** REQUIRED WORK **
Output the data in full. Keep every word exact and exclude the pictures.

** SUPPLIED MATERIAL **
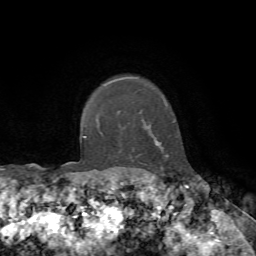
Breast MRI, one axial slice. Slice 62 of 72 in the series (ordered by position). Cropped to one breast. Dynamic contrast-enhanced series, time point 2 of 7 at this slice position (early post-contrast). 1.5 T. TE 4.2 ms, TR 8.7 ms. 2.2 mm slice thickness. 256 × 256 image matrix, field of view 180 × 180 mm. Female patient.
Structures marked on this image (semi-automatic segmentation, software-assisted and operator-edited):
- enhancing-tissue mask used for the functional tumour volume (all voxels passing the contrast-enhancement thresholds inside the analysis volume; usually the tumour): box from (x=109, y=77) to (x=167, y=146) px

** ANSWER BELOW **
Breast MRI, one axial slice. Slice 62 of 72 in the series (ordered by position). Cropped to one breast. Dynamic contrast-enhanced series, time point 2 of 7 at this slice position (early post-contrast). 1.5 T. TE 4.2 ms, TR 8.7 ms. 2.2 mm slice thickness. 256 × 256 image matrix, field of view 180 × 180 mm. Female patient.
Structures marked on this image (semi-automatic segmentation, software-assisted and operator-edited):
- enhancing-tissue mask used for the functional tumour volume (all voxels passing the contrast-enhancement thresholds inside the analysis volume; usually the tumour): box from (x=109, y=77) to (x=167, y=146) px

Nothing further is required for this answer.